▶ [Work instructions] Extend the review of solid modeling foundations in CAD, starting right after its final sentence.

▶ [Reading passage]
----
Abstract. Since the early days the computer has been defined as an environment where represent objects through models. The primary challenges were related to represent such objects and develop series of techniques to manipulate them throughout design processes. Some of the current challenges refer to improve geometry control, to explore interactive techniques of design, and to administrate incremental amount of digital information. This is a review of such solid modeling foundations and some emergent questions about the next steps in CAD design.
Model. Kalay Y, points out that the primary function of a model is to represent in the computer’s memory an artifact or environment, in order to reason and operate about something which doesn’t exist in reality. Models help designers and engineers to visualize, evaluate, and optimize them, also are a significant source of documentation. Some models are oriented to specific application, like energy analysis, and other more general are used to do more than one task at a time. Derived from this wide range of application increasing interoperability between models is being demanded in CAD environments.
Solid model properties. A solid is a compact set of contiguous points in three dimensional space, it means that there is a path between any two contiguous points, this doesn’t exclude cavities in the solid. Solidity is the property to distinguish points which are not part of the solid. The set of points that form a solid are compact and occupied a finite amount of space. A solid model must have four basic properties in order to be represented and manipulated in the computer’s memory.
- Well-formedness , to guaranty the correspondence with the physical object it represents without ambiguity. The object’s shape is the complete set of point occupied in the three dimensional space, the object’s surfaces, which enclose it, are only a subset of the whole set of points. In order to verify the well-formedness of a polyhedron the mathematician Euler suggested a rule based on the number of elements of a solid embedded in a sphere. Faces + Vertices – Edges = 2. Further adaptations of such rule have been made in order to include a wide rage of shapes. - Completeness, to make the model useful for many applications, it means that it has the data required explicitly or implicitly for different applications. - Generality, to allow the model represent a wide variety of objects in three dimensional space and forms derived from forms it can represent. - Efficiency, to be implemented and using reasonable amount of resources. All this four properties must be balanced in order to achieve specific model efficiency every time.
Methods of solid representation. There is no a unique method of representation for solids, they differ in terms of data structure, storage and purposes.
- Spatial array or occupancy enumeration. It is a simple set of contiguous cubes of fixed size distributed in a three dimensional grid. The cubic unit is called “voxel”. This representation has two advantages: easy access to any point in the grid and avoidance of two bodies using the same space. The disadvantages are lacking of explicit relationship between the part of an object, limited
object resolution and large memory storage. Although it is not used for design applications I has been used in other proposes like tomography.
----
▶ [Information supplied]
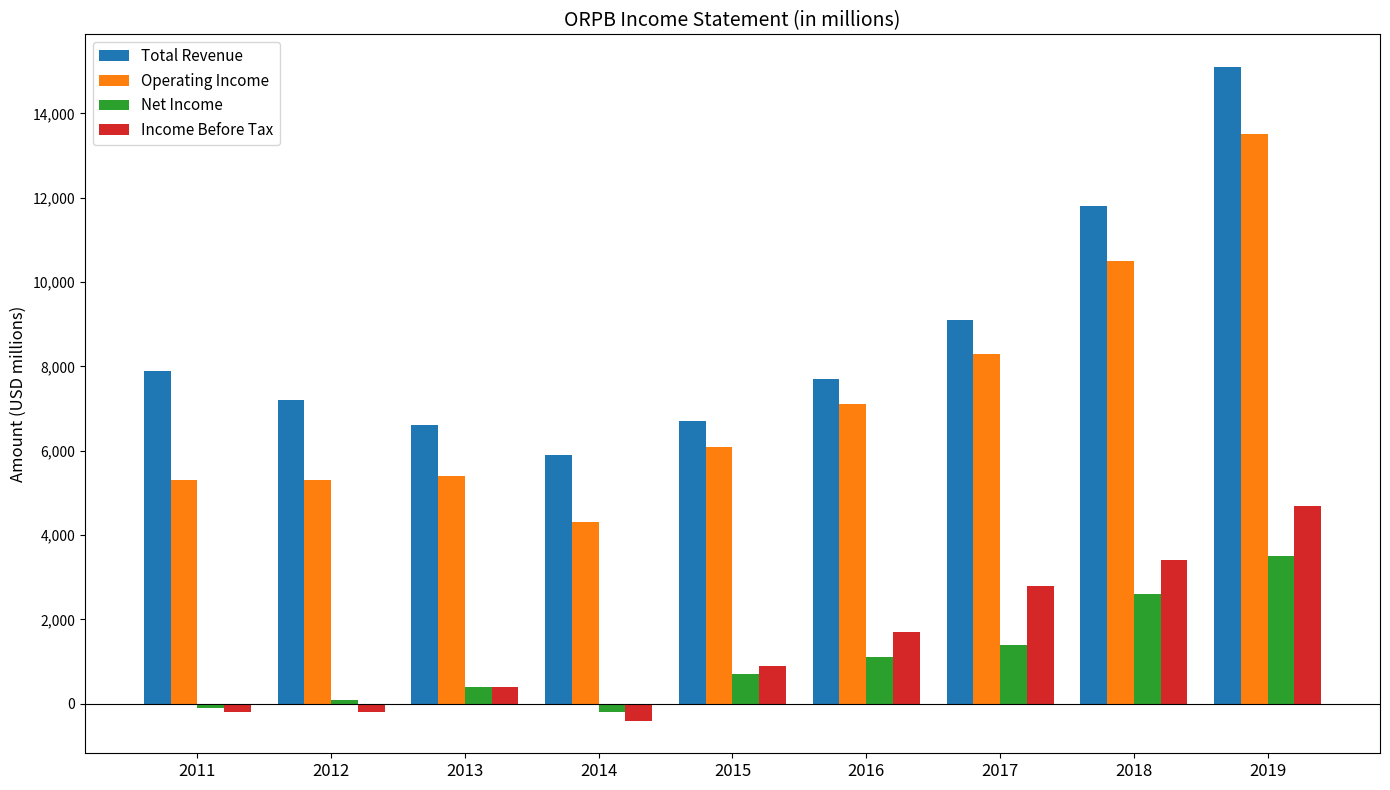

What is the spread (max minus min) of values at 2019?

11600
----
▶ [Answer]
- Constructive Solid Geometry (CSG). CSG represents solids through a set of Boolean operations (Union, Intersection, and Subtraction) between primitive objects, stored in a binary three. The resultant object or the primitives can be modified by linear transformations (Scale, Rotation, and Translation). Additionally polygons can be extruded into prismatic solids. Although CSG has extremely compact representation as unevaluated shape, it is an inefficient source of information about the shape boundary, which needs the larger and evaluated version to obtain such information.. - Boundary Representation (B-Rep). It represents explicitly only those points where the transition between solid and void occurs. It represents the bounding surface of the solid. This surface is subdivided into faces surrounded by a circuit or ring of edges connected through vertices sequentially. B-Rep has two sources of information: geometry (Face, Edge, and Vertex) and topology which describe the relationship between elements, geometry also fixes the shape in thee dimensional space.
Operators Operators, which allow shape transformation through data structure manipulation, are based on principles of hierarchy. Basic solid operators initialize, create, delete, and dispose boundary elements. Euler operators allow to construct solid from their primitive elements or to modify their topology. And shape operators combine primitives in more complex shapes through operations of union, intersection, and subtraction. Higher levels of operators are based on lower levels.
Current challenges Kasik D, Buxton W, and Ferguson D, organized some of the new challenges in CAD design in three different areas: geometry, interactive techniques, and scale.
- In terms of geometry there are challenges related to: shape control for design, engineering and manufacturing optimization, algorithms to support continuous morphing for design exploration in reasonable time, and Interoperability between the wide range of CAD, CAE, CAM and CFD systems. - Interactive techniques will demand a complete reengineering of how we do what we do in AEC industry: collaborative design among geographical distributed team, subdivision in specialized areas will increase the data exchange, design from smart editable components rather than star designing from the scratch and so on.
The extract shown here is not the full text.